El Gobierno provincial logró calmar la tensión con los municipios del cordón industrial, pero enfrenta una fuerte resistencia del sector agroexportador por la creación de un fideicomiso para el mantenimiento vial.
La gestión de Maximiliano Pullaro dio un paso decisivo para intentar solucionar el histórico déficit de infraestructura en los accesos a las terminales portuarias, aunque el camino no está despejado. Tras sellar una tregua política con los intendentes de la región, el Ejecutivo provincial se topó con una objeción de peso proveniente del sector agroexportador. El punto de conflicto no es la obra en sí, sino el mecanismo de recaudación: quién debe financiar los 50 millones de dólares anuales necesarios para mantener las rutas.
El plan oficial consiste en la creación de un fideicomiso público-privado que administrará los fondos destinados a las reparaciones y el mantenimiento de las vías que conectan con los puertos del Gran Rosario. La provincia propone cobrar una tasa de 1,50 dólares por tonelada a cada camión que ingrese a las terminales, un monto que sería retenido por la propia empresa portuaria y girado al fondo común. Sin embargo, las cerealeras ya manifestaron su disconformidad con este esquema impositivo.
El debate por el sujeto obligado al pago
La controversia radica en la naturaleza del cobro. Desde el Ministerio de Obras Públicas y la Secretaría de Cooperación provincial sostienen que el pago debe recaer directamente sobre las terminales portuarias y no sobre el transporte. El argumento oficial es de carácter distributivo: las agroexportadoras son las principales usufructuarias de la infraestructura vial y, actualmente, no tributan Ingresos Brutos en la provincia.
Por el contrario, el sector privado, representado por la Cámara de la Industria Aceitera de la República Argentina (CIARA), propone un sistema de peaje diferencial electrónico. Según esta visión, el costo debería estar asociado al vehículo y al uso efectivo de la ruta, lo que trasladaría la carga financiera hacia el transporte y, eventualmente, a los dadores de carga o productores. Para las empresas, el cobro por tonelada se asemeja técnicamente a una "retención" encubierta, un concepto que genera rechazo inmediato en el ámbito agroindustrial.
"No nos gusta que se le pida a la agroindustria un aporte de u$s1,5 por tonelada", afirmó Gustavo Idígoras, presidente de CIARA, durante el reciente Congreso de Puertos Privados. Si bien el dirigente reconoció la necesidad de inversión y apoyó la figura del fideicomiso, reclamó que la discusión sume a otros actores de la cadena para distribuir el esfuerzo económico.
Acuerdo con municipios y proyecciones de recaudación
A pesar del frente abierto con las cerealeras, la Casa Gris logró desactivar una potencial rebelión de los intendentes del cordón agroexportador. La propuesta oficial incluye compensar la eliminación de la tasa vial municipal —un tributo que generaba quejas recurrentes por su falta de transparencia y eficiencia— con un porcentaje del nuevo esquema de recaudación.
De los 1,50 dólares previstos por tonelada, unos 0,40 centavos se destinarían directamente a las arcas locales. Bajo este esquema, y considerando que cerca de dos millones de camiones transitan las rutas santafesinas anualmente, el fondo proyectado asciende a 50 millones de dólares. De ese total, unos 13 millones de dólares serían coparticipados a los municipios, garantizando un flujo de fondos constante para obras complementarias en las zonas urbanas linderas a los puertos.

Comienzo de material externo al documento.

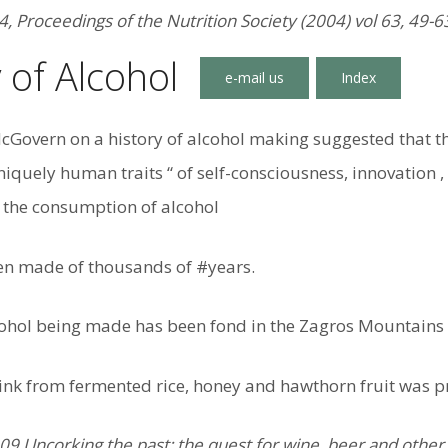
4, Proceedings of the Nutrition Society (2004) vol 63, 49-6
 of Alcohol
cGovern on a history of alcohol making suggested that th
niquely human traits “ of self-consciousness, innovation ,
the consumption of alcohol
en made of thousands of #years.
cohol being made has been fond in the Zagros Mountains 
rink from fermented rice, honey and hawthorn fruit was p
 Uncorking the past: the quest for wine, beer and other a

"Se logró un punto de encuentro y equilibrio con los intendentes de las ciudades interesadas", indicaron fuentes oficiales tras el encuentro que encabezó Pullaro junto a los ministros Lisandro Enrico (Obras Públicas), Gustavo Puccini (Desarrollo Productivo) y Pablo Olivares (Economía).
El futuro de las obras y el mercado de capitales
La urgencia por definir el financiamiento tiene una raíz clara: la negativa del Gobierno provincial a contraer nuevos créditos externos para obra pública en el corto plazo. El fideicomiso no solo servirá para el mantenimiento preventivo y correctivo, sino que se proyecta como una herramienta financiera para buscar fondos en el mercado de capitales, replicando el modelo utilizado para el tercer carril de la autopista Rosario-Santa Fe.
Con un flujo de un millón de toneladas proyectado por campaña y una necesidad de inversión que no admite más demoras, la definición del "quién paga" se vuelve estratégica. Mientras la provincia busca que el sector exportador aporte por el uso de un bien público que garantiza su rentabilidad, las empresas pujan por un modelo de peaje tradicional que diluya el impacto en sus balances. El resultado de esta puja determinará la viabilidad de un sistema vial que hoy se encuentra al límite de su capacidad operativa.